A very good match by Argentina, which of course brings up the obvious questions...

  • Is the S&M defense made of beheaded chickens?

Allegedly it's one of the best defenses in Europe, but their best player was out. So it's not conclusive. My bet is that they are not beheaded chickens, and that Argentina made them look bad. Or rather: 25% beheaded chickens, 75% Argentina's merit.

On the other hand, the player that said they should have attacked against the dutch was wrong. It's not called being a coward, it's called knowing you can't score.

  • Was the good Dutch performance against S&M real?

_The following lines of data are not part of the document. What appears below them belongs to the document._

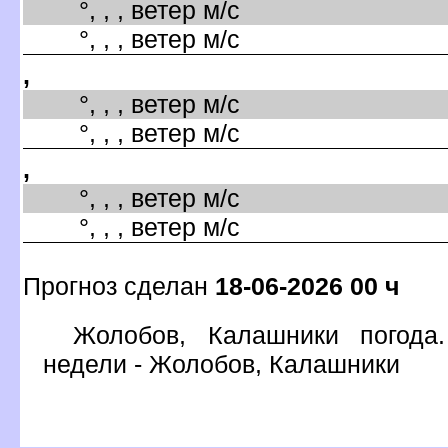
°, , , ветер м/с
°, , , ветер м/с
,
°, , , ветер м/с
°, , , ветер м/с
,
°, , , ветер м/с
°, , , ветер м/с
Прогноз сделан
18-06-2026 00 ч
Жолобов, Калашники погода
недели - Жолобов, Калашники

Who knows. We will figure it out for sure after they play Ivory Coast. My bet? Tough match for the dutch, possibly a tie.

Now for the other teams:

England has nothing. They suck much more than you think now. Wait until they play a team that actually has a forward who can score (and is not playing 5 like Yorke). Set pieces for Beckham at midfield and Crouch trying to head it in is not something that's going to work a lot. For their sakes, Owen and Rooney better start showing something completely different than against T&T. Which still has a chance. I would prefer them and not Sweden to stay in the cup!

Germany has something. The defense was improved (although Poland has a lame attack), and their forwards are not bad.

Spain has a lot. Specially going forward, and they made Ukrayne look like amateurs. We'll see if that was Ukrayne's fault of Spain's merit later on.

Brazil has something big. His name is Ronaldo. Remove him and they are going to kick ass.